Lugares Invisibles

Autora: Adriana Letechipía.


Lo peor es no poder dormir. Desde hace diez días mis párpados son dos membranas traslúcidas, apenas y me protegen de la luz. Los ojos aún se distinguen en mi cuerpo. Dos máculas negras, gelatinosas, difusas. El pigmento de la coroides es lo que se alcanza a ver. La esclera y el iris son casi imperceptibles. No tardaré en perder la vista.

Frente al espejo desato la cinta de mi bata azul. La vesícula, de color verde, se vislumbra debajo de mi piel húmeda y viscosa; se encuentra inmersa, friable, entre lo que alguna vez fue el hígado. Puedo ver como los alimentos que consumo bajan por mi tubo digestivo, es fascinante cómo se mueven dentro de mis intestinos.

El quimo cambia de apariencia hasta salir de mi cuerpo. Observo el reflejo completo de la mujer invisible que siempre fui. La que no quería resaltar o hacer enojar a mamá. La que no se atrevió a invitar a salir a su mejor amiga. La que se sumió en los libros para no lidiar con las personas. La que se escondió en esta casa en medio de la nada.

Supe que algo había cambiado porque el color de mis lunares disminuyó, eran hermosos. Mi cabello se pobló de canas antes de quedarme calva. Mis uñas le siguieron, cayendo de una a una, suaves e inútiles. Los cigarrillos se acabaron, el vino también. Por fin soy del mismo color que mis lágrimas.

Nunca fui protagonista y nunca seré la heroína que necesitó la humanidad. «Vas a desaparecer», me dice mi reflejo.

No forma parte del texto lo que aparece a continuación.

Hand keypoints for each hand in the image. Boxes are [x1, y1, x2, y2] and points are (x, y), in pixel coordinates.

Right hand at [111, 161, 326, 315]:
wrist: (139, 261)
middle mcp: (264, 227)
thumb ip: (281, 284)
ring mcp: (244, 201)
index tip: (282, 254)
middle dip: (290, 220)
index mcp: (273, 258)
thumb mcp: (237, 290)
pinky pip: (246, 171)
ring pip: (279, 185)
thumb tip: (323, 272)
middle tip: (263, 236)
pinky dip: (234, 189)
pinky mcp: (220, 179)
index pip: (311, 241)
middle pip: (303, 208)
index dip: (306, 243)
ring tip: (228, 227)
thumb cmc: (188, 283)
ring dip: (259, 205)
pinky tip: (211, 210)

Ya no hay nadie allá afuera, excepto ellos.

Vinieron del cielo, eran la estrella más brillante. Cada día crecían en belleza y letalidad, una amenaza silenciosa en el firmamento. Me imaginaba dándole a Sofía un anillo con un diamante así de radiante. La casa del bosque de Tlalpan era el mejor lugar de la ciudad para observarlos y soñar. ¡Qué tonta!

Oh, sí. Echaron abajo unas cuantas naves y rápidamente fueron reemplazadas por cientos más, se distribuyeron por el planeta. Ni los países más poderosos lograron hacer algo significativo, eran demasiadas. Los que quedaron suspendidos como satélites nos ignoraron, demostrándonos cuan ínfimos éramos para ellos. De aquellas que aterrizaron salieron máquinas semejantes a insectos, mitad animal, mitad circuitos. Bioingeniería le llamamos.

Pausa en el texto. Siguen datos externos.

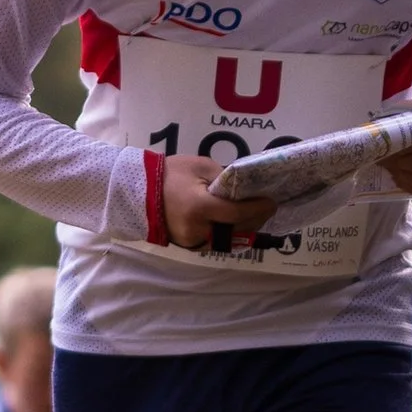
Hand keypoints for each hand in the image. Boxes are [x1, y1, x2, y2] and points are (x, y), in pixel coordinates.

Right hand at [160, 152, 280, 249]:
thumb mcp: (200, 166)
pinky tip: (238, 222)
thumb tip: (243, 189)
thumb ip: (224, 178)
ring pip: (229, 238)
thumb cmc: (170, 174)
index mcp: (201, 207)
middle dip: (256, 218)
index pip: (238, 212)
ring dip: (245, 227)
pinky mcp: (190, 246)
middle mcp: (199, 229)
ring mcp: (194, 241)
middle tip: (268, 207)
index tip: (272, 201)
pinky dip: (229, 233)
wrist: (140, 192)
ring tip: (257, 215)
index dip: (258, 208)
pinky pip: (216, 242)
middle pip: (237, 228)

Desde el refugio pude verlos. Mantideos excavadores de cuatro brazos, estercoleros reforzados de cinco metros de alto, isópteros voraces que consumieron lo que encontraron a su paso: animales terrestres, plantas, edificios, cableado, humanos. Aquellos que murieron por comer bombas o tanques de guerra fueron asimilados por sus análogos, logrando adaptaciones asombrosas e invencibles. Tanques fórmicos de cañón de ánima lisa.

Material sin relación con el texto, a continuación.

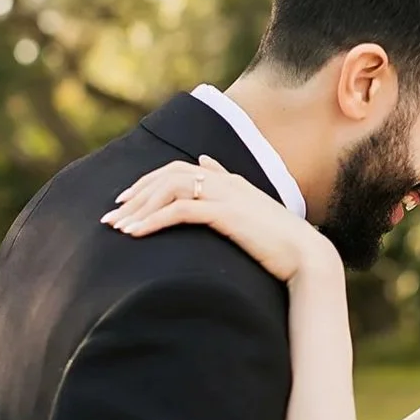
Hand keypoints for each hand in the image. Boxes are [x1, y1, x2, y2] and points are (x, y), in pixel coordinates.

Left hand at [101, 156, 338, 283]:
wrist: (307, 256)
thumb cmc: (282, 244)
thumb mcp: (253, 211)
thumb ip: (228, 186)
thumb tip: (206, 163)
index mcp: (231, 182)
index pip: (181, 169)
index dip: (149, 182)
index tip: (127, 201)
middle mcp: (227, 183)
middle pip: (169, 175)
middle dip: (137, 193)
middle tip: (112, 215)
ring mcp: (227, 196)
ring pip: (170, 189)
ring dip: (140, 208)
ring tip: (118, 228)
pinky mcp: (226, 214)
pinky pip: (180, 210)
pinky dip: (153, 221)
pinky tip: (136, 234)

Estaban preparando el terreno para vivir de acuerdo con sus necesidades. La técnica que usaron es muy sencilla y es una de las más viejas: consumieron todo a su paso y defecan sustancias que transfiguran el entorno. Los gases que emanan de sus detritos se cuelan por las ventanas, la tubería de agua potable, los túneles y el drenaje. Las lluvias arrastran esos humores a lugares lejanos.

Envenenaron el ambiente. Sus gases tuvieron el efecto del ácido nítrico en nuestros tejidos. Las hojas de los árboles se transparentaron y perdieron la clorofila. Murieron. Los animales sufrieron el mismo destino. Los perros, invisibles, intentan ladrar para defender sus hogares. Las aves no levantan el vuelo, sus alas cristalinas reflejan la luz del sol. Las cigarras y los grillos fueron silenciados, perdieron la dureza de sus exoesqueletos. Los ojos me lagrimean, la voz sale ronca de mi pecho.

Corrí a la casa del bosque buscando evadir los gases tóxicos, ignorando a todas las personas que suplicaron por mi ayuda. No pude ubicar a Sofía. Desapareció, y con ella la humanidad que hubo en mí. Pronto mi refugio quedó a la vista, expuesto por la muerte de los árboles. Yo misma he comenzado ese proceso.

No es tan terrible. La pirámide de Cuicuilco que permaneció por 2300 años al sur de la ciudad, por fin se derrumbó. Las calles dieron paso a un nuevo tipo de maleza. Hay animales dispersos, libres por las calles, solo que no son los nuestros. El silencio ha poblado el planeta. La humanidad se extinguirá hialina.

El color de mis mejillas menguó, justo a tiempo para no ver mi rostro demacrado, para ignorar la flaqueza de mi cuerpo que sucumbe por la falta de sueño. A tiempo para no verme morir.